→ Work instructions
Please pull together every line of the material below that contains the string "Arganoil". Case counts, so a line qualifies only if the capitalization matches.

· · · · · · ·

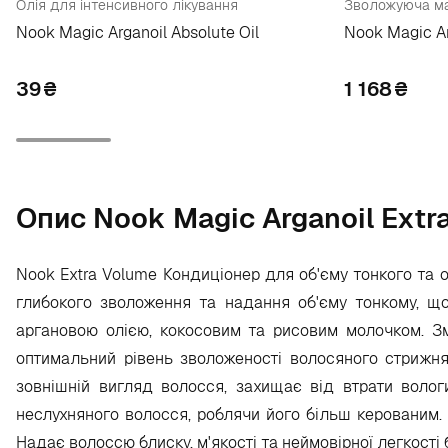
Олія для інтенсивного лікування
Зволожуюча м
Nook Magic Arganoil Absolute Oil
Nook Magic Ar
39
₴
1 168
₴
Опис Nook Magic Arganoil Extr
Nook Extra Volume Кондиціонер для об'єму тонкого та 
глибокого зволоження та надання об'єму тонкому, що
аргановою олією, кокосовим та рисовим молочком. Змі
оптимальний рівень зволоженості волосяного стрижня.
зовнішній вигляд волосся, захищає від втрати волог
неслухняного волосся, роблячи його більш керованим.
Надає волоссю блиску, м'якості та неймовірної легкості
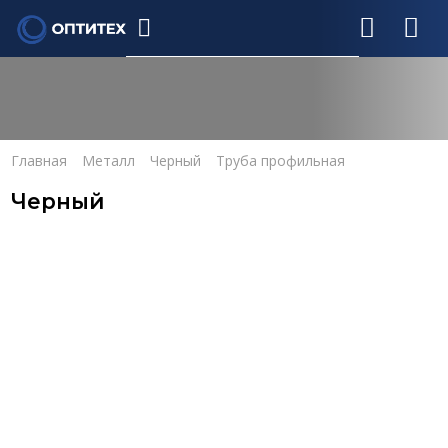
Главная
Металл
Черный
Труба профильная
Черный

· · · · · · ·

→ Written reply
Nook Magic Arganoil Absolute Oil
Опис Nook Magic Arganoil Extr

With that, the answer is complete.